Richard Hendrix continues to be my personal favorite of the Magic's big-man invitees, playing 26 minutes off the bench yesterday. But it was really a day to forget. Against the Jazz's bigger, stronger centers and power forwards, Hendrix struggled offensively. He was, in effect, only a way for Magic players who picked up their dribble to regain it, simply by throwing the ball in to him and waiting for the immediate kickout. On the day: 2 points (0-of-4 from the field), 8 rebounds, 7 fouls, 4 turnovers, and a block. Maybe I'm reading too deeply into this, but he--and not starting center Darian Townes--was on the floor when the Magic tried (unsuccessfully) to stave off Utah's rally. Is playing him in crunch-time a signal that the Magic are very interested? And is one bad day enough to cross him off the Magic's list of potential training-camp invitees? I hope the answers to those questions are "yes" and "no," respectively, but he certainly did not make a very strong case for himself yesterday.

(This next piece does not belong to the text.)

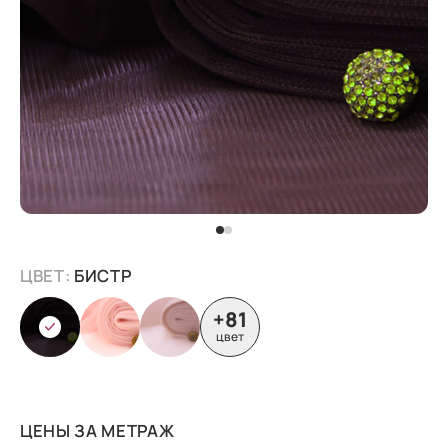
ЦВЕТ:
БИСТР
+81
цвет
ЦЕНЫ ЗА МЕТРАЖ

Kasib Powell kept on the charm today, showcasing his array of skills with 13 points, 10 boards, 5 assists, and 1 steal. Now he shot only 4-of-12, and missed 5 of his 7 two-point attempts, so it wasn't all sunshine and happiness. But the guy is heady, a veteran, and could fill a spot near the end of Orlando's bench this season. Then again, you can look at his age (28), his limited NBA experience (12 games two seasons ago), and how he sometimes struggles to stay in front of quicker players in this camp, and conclude that his NBA window has shut.
Russell Robinson came to life offensively. The energetic point guard scored a personal best 17 points yesterday, with 5-of-9 from the field overall, 1-of-2 from long range, and 6-of-6 from the foul line. Two days ago, ESPN analyst and IMG Academy coach David Thorpe told my colleague, Eddy, that Robinson's inability to get his own shot might hurt his chances as an NBA point guard. If today is any indication, there's little to worry about on that front. He also ran the team's offense capably, pushed the ball up the floor in transition, and pressured the ball aggressively on defense. I'm going to keep beating this drum until someone gives me a good reason to stop: Russell Robinson has earned an invitation to the Orlando Magic's training camp. This is a young guy who knows what he's doing out there, and for the odd 3-to-5 minute stretch in some games next season, he could be effective.
The Magic will close out the summer league today when they take on the undefeated Indiana Pacers. Tip's at 3.